How to survive a market crash? ›

There are a number of steps to take to deal with a stock market crash, including being prepared beforehand.
  1. Portfolio diversification. ...
  2. Don't panic. ...
  3. Buy the dip. ...
  4. Dollar cost average during the decline. ...
  5. Add bonds. ...
  6. Tax-loss harvesting. ...
  7. Keep your long-term focus. ...
  8. The crash of 1929.
May 21, 2024

Why is the market crashing? ›

Stock market crash: Rising volatility in the market can be attributed to two major reasons — uncertainty due to ongoing Lok Sabha elections and the India VIX Index rising 70% in one month.

What happens to a company if their stock crashes? ›

If a company finds itself in a situation that is too dire for restructuring, it is forced to sell off its assets in order to repay creditors such as banks, bondholders, and in some cases, even preferred stockholders. In most cases, holders of common stock get nothing.

Should I put money in when the market is down? ›

Benefits of Holding Cash

There are definitely some benefits to holding cash. When the stock market is in free fall, holding cash helps you avoid further losses. Even if the stock market doesn't drop on a particular day, there is always the potential that it could have fallen—or will tomorrow.

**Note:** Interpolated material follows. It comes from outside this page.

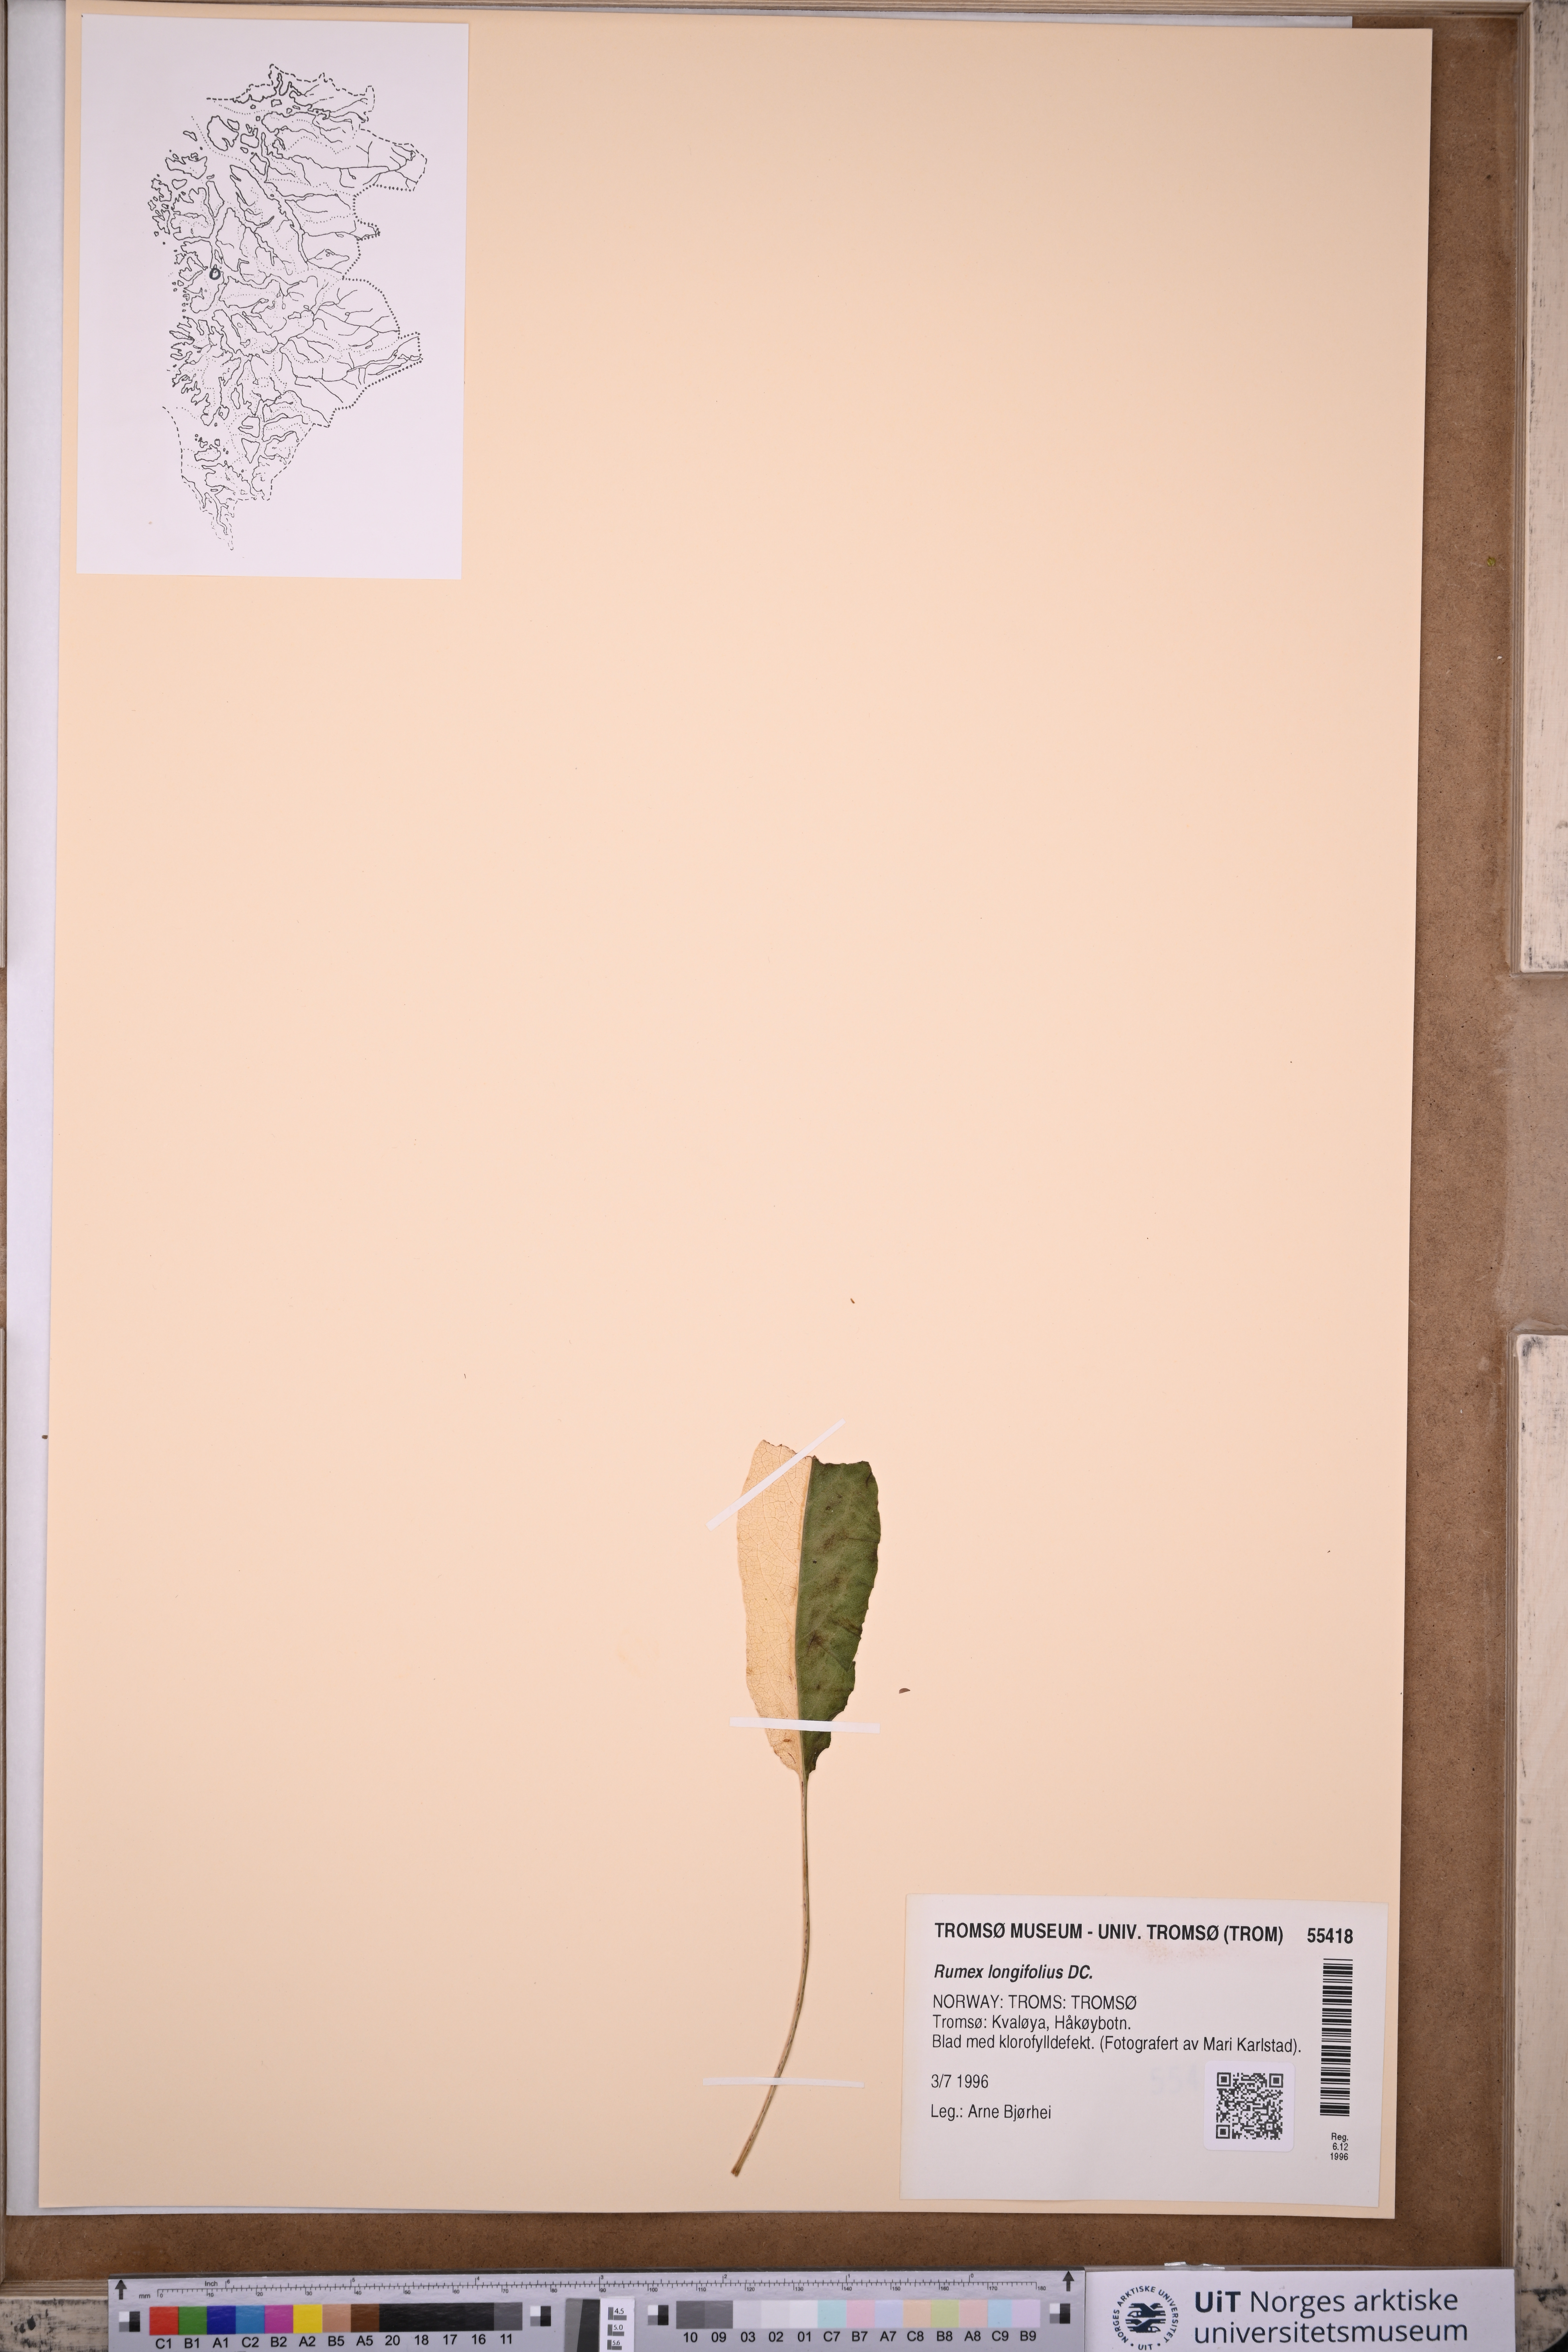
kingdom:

Should you buy stocks when they are falling? ›

Risks of Buying Stocks When They're Down

While we may anticipate a rebound, there is always the possibility that a stock may continue to fall. Market conditions, corporate mismanagement, or unfavorable shifts in industry trends can cause a stock's price to drop further, which could lead to significant losses.

Do I buy when the market goes down? ›

Consider buying the dip

Market dips can also be a buying opportunity. Think of it as buying stocks on sale when the market crashes. The trick is to be ready for the fall and willing to commit some cash to snap up investments whose prices are dropping.

Is it good to buy stocks when the market crashes? ›

Buy More Stocks, if you can

If you have saved enough and have other assets that generate income for you, this is the right time to buy more stocks. The reason for this is simple, a stock market crash signifies all the prices are down and this is the perfect opportunity to buy low and sell high.